I am wondering whether the stress lies on "have" or "believe" at the end of the line. I think the line is more effective with the former, but you'll need italics or boldface to signify the stress in that case.

Last line is a bit... Meh. It says that maybe the narrator lies, but they are telling the truth. It's supposed to be contradictory, I'll assume, but it just doesn't get that effect. The last two words need more impact since they close the poem.

- - - - -

It's a stew of postmodernism! I like this kind of stuff, but if you use it the wrong way, it gets a bit overdrawn and boring.
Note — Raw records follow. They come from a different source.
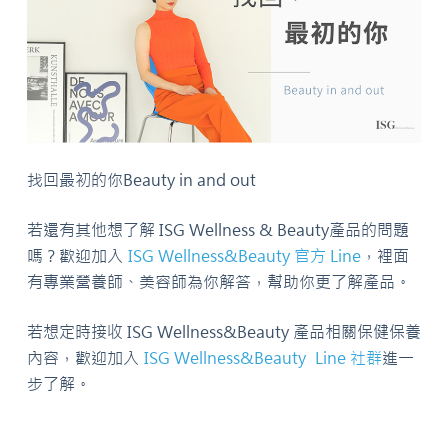
找回最初的你Beauty in and out
若還有其他想了解 ISG Wellness & Beauty產品的問題
嗎？歡迎加入
ISG Wellness&Beauty 官方 Line
，裡面
有專業營養師、美容師為你解答，幫助你更了解產品。
若想定時接收 ISG Wellness&Beauty 產品相關保健保養
內容，歡迎加入
ISG Wellness&Beauty Line 社群
進一
步了解。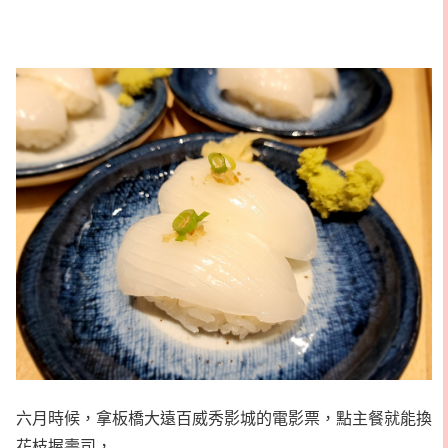
六月時候，拿板橋大遠百威秀影城的電影票，點主餐就能換
花枝握壽司，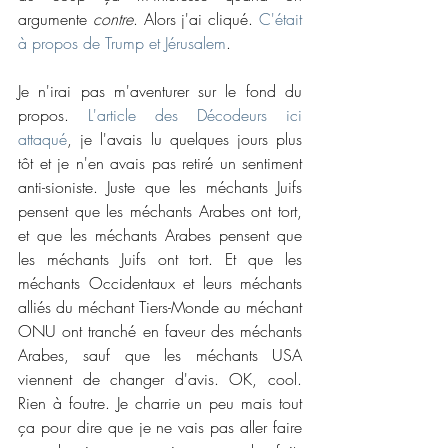
argumente 
contre
. Alors j'ai cliqué. 
C'était 
à propos de Trump et Jérusalem
.
Je n'irai pas m'aventurer sur le fond du 
propos. 
L'article des Décodeurs ici 
attaqué
, je l'avais lu quelques jours plus 
tôt et je n'en avais pas retiré un sentiment 
anti-sioniste. Juste que les méchants Juifs 
pensent que les méchants Arabes ont tort, 
et que les méchants Arabes pensent que 
les méchants Juifs ont tort. Et que les 
méchants Occidentaux et leurs méchants 
alliés du méchant Tiers-Monde au méchant 
ONU ont tranché en faveur des méchants 
Arabes, sauf que les méchants USA 
viennent de changer d'avis. OK, cool. 
Rien à foutre. Je charrie un peu mais tout 
ça pour dire que je ne vais pas aller faire 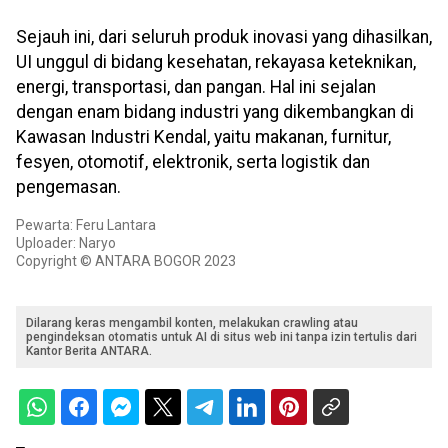
Sejauh ini, dari seluruh produk inovasi yang dihasilkan,
UI unggul di bidang kesehatan, rekayasa keteknikan,
energi, transportasi, dan pangan. Hal ini sejalan
dengan enam bidang industri yang dikembangkan di
Kawasan Industri Kendal, yaitu makanan, furnitur,
fesyen, otomotif, elektronik, serta logistik dan
pengemasan.
Pewarta: Feru Lantara
Uploader: Naryo
Copyright © ANTARA BOGOR 2023
Dilarang keras mengambil konten, melakukan crawling atau
pengindeksan otomatis untuk AI di situs web ini tanpa izin tertulis dari
Kantor Berita ANTARA.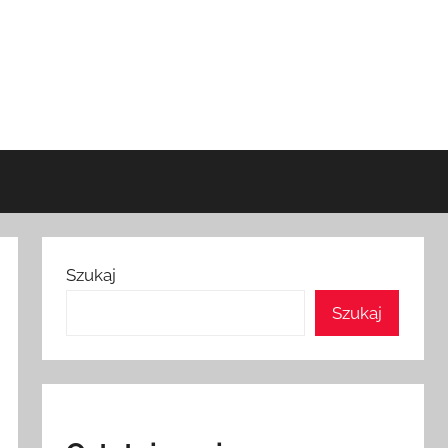
Szukaj
Szukaj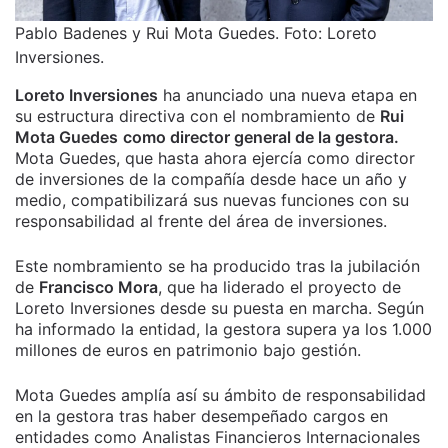
Pablo Badenes y Rui Mota Guedes. Foto: Loreto
Inversiones.
Loreto Inversiones
ha anunciado una nueva etapa en
su estructura directiva con el nombramiento de
Rui
Mota Guedes
como director general de la gestora.
Mota Guedes, que hasta ahora ejercía como director
de inversiones de la compañía desde hace un año y
medio, compatibilizará sus nuevas funciones con su
responsabilidad al frente del área de inversiones.
Este nombramiento se ha producido tras la jubilación
de
Francisco Mora
, que ha liderado el proyecto de
Loreto Inversiones desde su puesta en marcha. Según
ha informado la entidad, la gestora supera ya los 1.000
millones de euros en patrimonio bajo gestión.
Mota Guedes amplía así su ámbito de responsabilidad
en la gestora tras haber desempeñado cargos en
entidades como Analistas Financieros Internacionales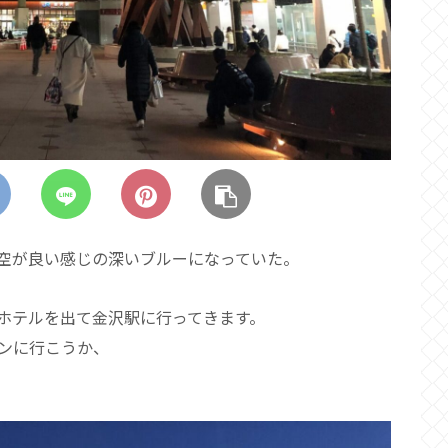
空が良い感じの深いブルーになっていた。
ホテルを出て金沢駅に行ってきます。
ンに行こうか、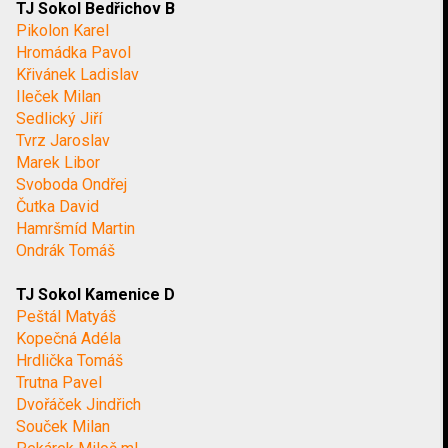
TJ Sokol Bedřichov B
Pikolon Karel
Hromádka Pavol
Křivánek Ladislav
Ileček Milan
Sedlický Jiří
Tvrz Jaroslav
Marek Libor
Svoboda Ondřej
Čutka David
Hamršmíd Martin
Ondrák Tomáš
TJ Sokol Kamenice D
Peštál Matyáš
Kopečná Adéla
Hrdlička Tomáš
Trutna Pavel
Dvořáček Jindřich
Souček Milan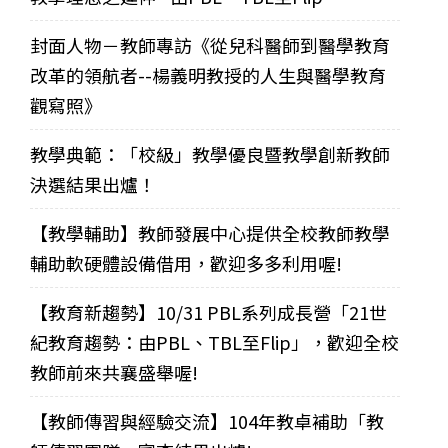
封面人物－教師專訪《從兒科醫師到醫學教育
改革的領航者--楊義明教授的人生與醫學教育
觀寫照》
教學典範：「校級」教學優良暨教學創新教師
決選結果出爐！
【教學輔助】教師發展中心提供全校教師教學
輔助軟硬體設備借用，歡迎多多利用喔!
【教育新趨勢】10/31 PBL系列成長營「21世
紀教育趨勢：由PBL、TBL至Flip」，歡迎全校
教師前來共襄盛舉喔!
【教師傳習與經驗交流】104年教卓補助「教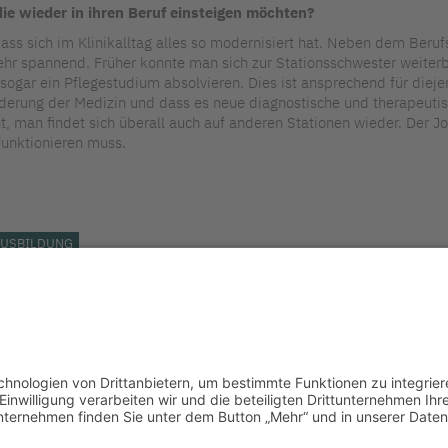
die wieder in ihren Beruf einsteigen möchten?
dass sich im Klinikalltag alles so modernisiert hat. Neben dem Beru
t sehr spannend. Früher konnte man sich zur Stationsschwester weite
ogar ein Pflegestudium absolvieren. Dies ist ansprechend für diejen
nderung der Medizin und dass es neue diagnostische und therapeutis
t, man findet sich überall auch auf anderen Stationen wieder. Der J
funktionieren muss.
AUSBILDUNG
LinkedIn
Impressum bkgev.de
Datenschutzbest
|
|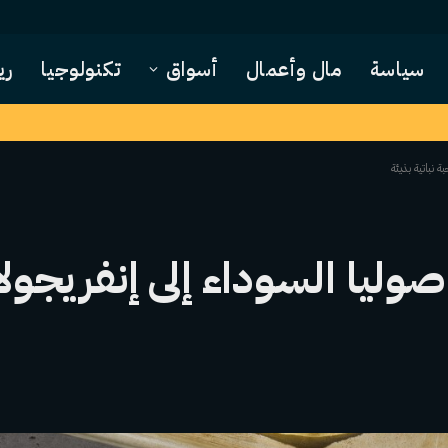
سياسة
مال وأعمال
أسواق
تكنولوجيا
ري
 نباتية بذيئة
وليا السوداء إلى إنفريجول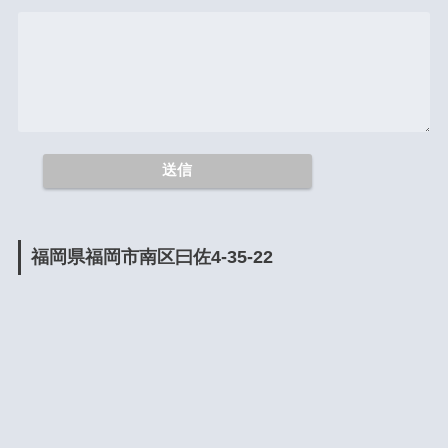
福岡県福岡市南区曰佐4-35-22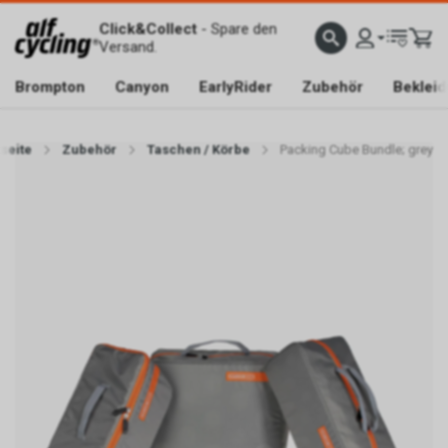
Click&Collect
- Spare den
Versand.
Brompton
Canyon
EarlyRider
Zubehör
Beklei
tseite
Zubehör
Taschen / Körbe
Packing Cube Bundle; grey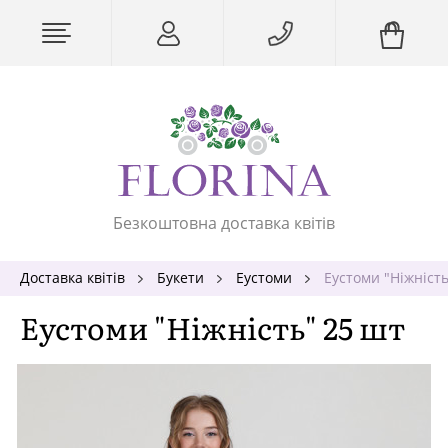
Безкоштовна доставка квітів
Доставка квітів
Букети
Еустоми
Еустоми "Ніжність
Еустоми "Ніжність" 25 шт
You need another catch other than confusing the reader profusely. If they spend all their time trying to analyze your motives and every line in the poem, reading becomes a bit disjuncted.

My favorite stanza is number 3 because it is colorful and makes me bawlolol to think of an old man as a boat.

My favorite mechanic that worked well in your poem was the casual story-telling tone.[/css-div]

N-XIGE
September 15th, 2008, 06:26 PM
Well...I actually wrote that poem while coming out of the bathroom; luckily I had my hard cover book in my hands and a pen...and well, the doodles replaced the actual noodles which was like you said, a forced rhyme. So, there were some grammatic errors alright, but I'm impressed by my poem, and so as to make it perfect; I'll edit it.

And yes, thank you for taking time to go through this...I'm sorry I haven't been able to look at the other poems on the forum...it's because of my inactivity.

Well, you haven't found the fish yet have you? The lesson of the poem? Have you sought it out?